Additionally, if the company has a bad reputation and very little support to provide in terms of helping you or the customer, then you do not want to do business with them. If all of your research points to the fact that they are late or unreliable, you don't want to waste your time with them. You want a supplier who can provide all three of these basic tenants of good customer service.

What to avoid

As with what to look for in a company, there are several things to avoid in order to ensure that your company continues to be successful and you don't get scammed.

1. No phone number

2. No address

3. Doesn't accept credit cards or checks

In this day and age, a company who cannot provide you with a reliable way to contact them is not one to be trusted. If they only provide an email, then do not even bother. Who knows if the email inbox is monitored or if it's even real? Regardless of whether or not they have a valid email address, you would still need to contact them in the event of an emergency and you would still probably want to visit their location to view their products and practices first hand. If they bar or deter you from doing any of these things, they probably have something to hide.

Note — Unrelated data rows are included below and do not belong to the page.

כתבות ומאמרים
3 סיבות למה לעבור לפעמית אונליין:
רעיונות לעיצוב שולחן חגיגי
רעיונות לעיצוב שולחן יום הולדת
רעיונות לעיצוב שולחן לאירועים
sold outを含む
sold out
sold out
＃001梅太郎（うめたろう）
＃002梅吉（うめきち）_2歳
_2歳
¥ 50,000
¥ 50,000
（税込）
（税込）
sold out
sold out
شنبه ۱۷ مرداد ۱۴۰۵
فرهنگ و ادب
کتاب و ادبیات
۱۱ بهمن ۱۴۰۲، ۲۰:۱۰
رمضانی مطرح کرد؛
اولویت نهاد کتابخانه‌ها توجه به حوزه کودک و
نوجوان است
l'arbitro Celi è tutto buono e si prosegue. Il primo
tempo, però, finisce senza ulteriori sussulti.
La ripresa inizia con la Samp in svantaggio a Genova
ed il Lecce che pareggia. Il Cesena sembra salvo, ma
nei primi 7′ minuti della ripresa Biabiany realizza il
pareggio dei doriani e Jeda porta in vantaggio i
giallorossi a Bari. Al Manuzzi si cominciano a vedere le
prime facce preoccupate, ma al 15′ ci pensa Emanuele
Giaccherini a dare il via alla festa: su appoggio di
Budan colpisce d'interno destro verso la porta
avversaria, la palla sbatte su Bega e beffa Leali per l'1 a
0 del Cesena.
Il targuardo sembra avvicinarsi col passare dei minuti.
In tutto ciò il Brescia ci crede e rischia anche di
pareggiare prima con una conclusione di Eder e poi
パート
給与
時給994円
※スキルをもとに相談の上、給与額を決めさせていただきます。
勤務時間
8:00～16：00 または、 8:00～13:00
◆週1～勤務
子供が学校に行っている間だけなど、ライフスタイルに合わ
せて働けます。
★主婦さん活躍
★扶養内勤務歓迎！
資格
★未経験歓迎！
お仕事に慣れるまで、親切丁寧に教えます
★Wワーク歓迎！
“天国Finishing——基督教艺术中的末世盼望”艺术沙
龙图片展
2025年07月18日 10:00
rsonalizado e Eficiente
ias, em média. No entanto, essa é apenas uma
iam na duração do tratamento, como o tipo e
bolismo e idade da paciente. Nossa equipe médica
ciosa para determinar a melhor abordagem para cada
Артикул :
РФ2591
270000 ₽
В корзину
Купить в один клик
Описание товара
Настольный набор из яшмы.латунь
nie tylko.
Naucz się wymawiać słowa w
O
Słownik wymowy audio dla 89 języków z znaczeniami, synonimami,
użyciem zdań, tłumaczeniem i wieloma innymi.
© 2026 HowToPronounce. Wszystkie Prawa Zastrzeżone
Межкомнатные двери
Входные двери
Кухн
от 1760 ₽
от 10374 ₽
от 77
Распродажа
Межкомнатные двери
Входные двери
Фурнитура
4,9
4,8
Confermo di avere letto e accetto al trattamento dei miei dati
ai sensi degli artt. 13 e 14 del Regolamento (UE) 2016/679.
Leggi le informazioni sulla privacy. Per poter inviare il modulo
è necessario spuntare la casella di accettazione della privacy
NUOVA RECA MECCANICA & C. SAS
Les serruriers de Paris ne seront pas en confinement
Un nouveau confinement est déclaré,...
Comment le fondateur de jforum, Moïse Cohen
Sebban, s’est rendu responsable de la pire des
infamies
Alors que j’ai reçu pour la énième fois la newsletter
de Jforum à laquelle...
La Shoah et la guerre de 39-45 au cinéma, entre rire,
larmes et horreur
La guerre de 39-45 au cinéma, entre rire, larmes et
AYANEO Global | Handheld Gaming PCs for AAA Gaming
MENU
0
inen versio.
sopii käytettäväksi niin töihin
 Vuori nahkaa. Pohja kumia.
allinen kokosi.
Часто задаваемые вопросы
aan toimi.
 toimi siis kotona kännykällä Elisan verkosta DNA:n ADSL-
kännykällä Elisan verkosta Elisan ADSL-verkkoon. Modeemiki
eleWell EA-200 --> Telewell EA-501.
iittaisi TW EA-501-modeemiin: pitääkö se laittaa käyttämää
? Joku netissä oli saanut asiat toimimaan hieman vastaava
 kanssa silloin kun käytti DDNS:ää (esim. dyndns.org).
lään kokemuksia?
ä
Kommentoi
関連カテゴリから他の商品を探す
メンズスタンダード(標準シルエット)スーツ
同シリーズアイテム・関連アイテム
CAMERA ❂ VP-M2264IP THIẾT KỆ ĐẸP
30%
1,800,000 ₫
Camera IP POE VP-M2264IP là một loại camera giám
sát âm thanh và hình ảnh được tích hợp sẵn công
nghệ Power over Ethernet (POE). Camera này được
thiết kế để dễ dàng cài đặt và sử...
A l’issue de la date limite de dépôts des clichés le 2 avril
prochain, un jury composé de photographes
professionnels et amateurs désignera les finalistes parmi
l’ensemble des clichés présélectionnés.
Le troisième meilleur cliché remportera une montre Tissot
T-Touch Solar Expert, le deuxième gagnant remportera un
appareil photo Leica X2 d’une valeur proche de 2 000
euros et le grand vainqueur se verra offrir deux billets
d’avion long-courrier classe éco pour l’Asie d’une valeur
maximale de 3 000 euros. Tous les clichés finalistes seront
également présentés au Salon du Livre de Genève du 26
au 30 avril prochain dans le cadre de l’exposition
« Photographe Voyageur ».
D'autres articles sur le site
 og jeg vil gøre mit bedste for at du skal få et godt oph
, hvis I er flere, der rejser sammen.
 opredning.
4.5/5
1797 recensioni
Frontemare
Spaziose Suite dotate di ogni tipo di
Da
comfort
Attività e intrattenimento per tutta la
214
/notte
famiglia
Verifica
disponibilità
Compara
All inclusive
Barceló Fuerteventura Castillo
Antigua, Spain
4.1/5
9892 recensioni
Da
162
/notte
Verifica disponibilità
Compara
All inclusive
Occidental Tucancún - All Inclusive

Very few suppliers in this industry will prohibit checks or credit cards. Usually, the ones that do are trying to take your money and not provide you with an easy or traceable means of getting it back. You can stop a payment on a check and you can do a charge back on a credit card. Once cash is gone, that's it. Also, checks require identification in order to cash them. It's possible the company wants to avoid this step altogether for various reasons. Any of these signs are a red flag and you'll want to be wary if ever you see a supplier who engages in any of these practices.


There are other factors to work on and consider, such as pricing and shipping, and you'll definitely want to do your research on this one. This is probably one of the biggest decisions you'll make for your company. Take your time and do not rush because the supplier you choose is going to have a huge part to play in the succes, or lack thereof, of your company. It can be daunting and tedious, but the payoff is wotrth it.